The collation type of a field referenced in an ON clause should match the collation type that it has in the corresponding index. A collation type mismatch can cause an index to not be used. However, if a join condition is on a column with %EXACT collation, but only an index on the collated column value is available, InterSystems IRIS can use that index to limit the rows to be checked for the exact value. For more details on collation type matching, see Index Collation.
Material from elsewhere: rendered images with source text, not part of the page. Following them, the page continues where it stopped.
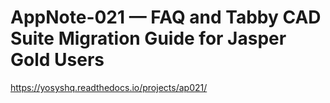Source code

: # AppNote-021 — FAQ and Tabby CAD Suite Migration Guide for Jasper Gold Users
https://yosyshq.readthedocs.io/projects/ap021/
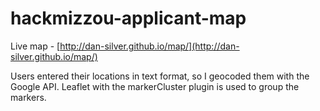 hackmizzou-applicant-map
========================
Live map - [http://dan-silver.github.io/map/](http://dan-silver.github.io/map/)

Users entered their locations in text format, so I geocoded them with the Google API.  Leaflet with the markerCluster plugin is used to group the markers.
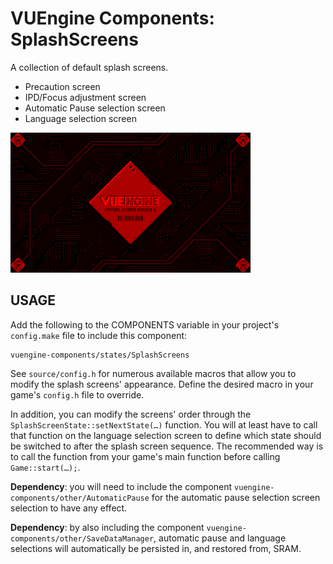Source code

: VUEngine Components: SplashScreens
==================================

A collection of default splash screens.
- Precaution screen
- IPD/Focus adjustment screen
- Automatic Pause selection screen
- Language selection screen

![Preview Image](preview.png)


USAGE
-----

Add the following to the COMPONENTS variable in your project's `config.make` file to include this component:

	vuengine-components/states/SplashScreens

See `source/config.h` for numerous available macros that allow you to modify the splash screens' appearance. Define the desired macro in your game's `config.h` file to override.

In addition, you can modify the screens' order through the `SplashScreenState::setNextState(…)` function. You will at least have to call that function on the language selection screen to define which state should be switched to after the splash screen sequence. The recommended way is to call the function from your game's main function before calling `Game::start(…);`.

**Dependency**: you will need to include the component `vuengine-components/other/AutomaticPause` for the automatic pause selection screen selection to have any effect.

**Dependency**: by also including the component `vuengine-components/other/SaveDataManager`, automatic pause and language selections will automatically be persisted in, and restored from, SRAM.

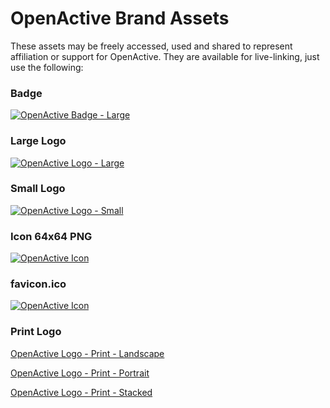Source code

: # OpenActive Brand Assets

These assets may be freely accessed, used and shared to represent affiliation or support for OpenActive. They are available for live-linking, just use the following:

### Badge
[![OpenActive Badge - Large](https://openactive.io/assets/openactive-badge-large.png)](https://openactive.io/brand-assets/openactive-badge-large.png)

### Large Logo
[![OpenActive Logo - Large](https://openactive.io/assets/openactive-logo-large.png)](https://openactive.io/brand-assets/openactive-logo-large.png)

### Small Logo
[![OpenActive Logo - Small](https://openactive.io/assets/openactive-logo-small.png)](https://openactive.io/brand-assets/openactive-logo-small.png)

### Icon 64x64 PNG
[![OpenActive Icon](https://openactive.io/assets/openactive-icon-64x64.png)](https://openactive.io/brand-assets/openactive-icon-64x64.png)

### favicon.ico
[![OpenActive Icon](https://openactive.io/assets/favicon.ico)](https://openactive.io/brand-assets/favicon.ico)

### Print Logo
[OpenActive Logo - Print - Landscape](https://openactive.io/brand-assets/openactive-logo-print-landscape.zip)

[OpenActive Logo - Print - Portrait](https://openactive.io/brand-assets/openactive-logo-print-portrait.zip)

[OpenActive Logo - Print - Stacked](https://openactive.io/brand-assets/openactive-logo-print-stacked.zip)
To disable an index for an ON clause condition, preface it with the %NOINDEX keyword. For more details on indexes and performance, see Using Indexes in Query Processing and Index Optimization Options.

Alternatives

InterSystems IRIS supports two formats for representing outer joins:

  1. (Recommended) The ANSI standard syntax: LEFT OUTER JOIN and RIGHT OUTER JOIN. SQL Standard syntax puts the outer join in the FROM clause of the SELECT statement, rather than the WHERE clause, as shown in the following example:

    SELECT table1.columnA, table2.columnB
    FROM table1
    LEFT OUTER JOIN table2
    ON (table1.columnX = table2.columnY)
    
  2. The ODBC Specification outer join extension syntax, using the escape-syntax {oj joinExpression }, where joinExpression is any ANSI standard join syntax.

A join with an ON clause can use only the ANSI join keyword syntax.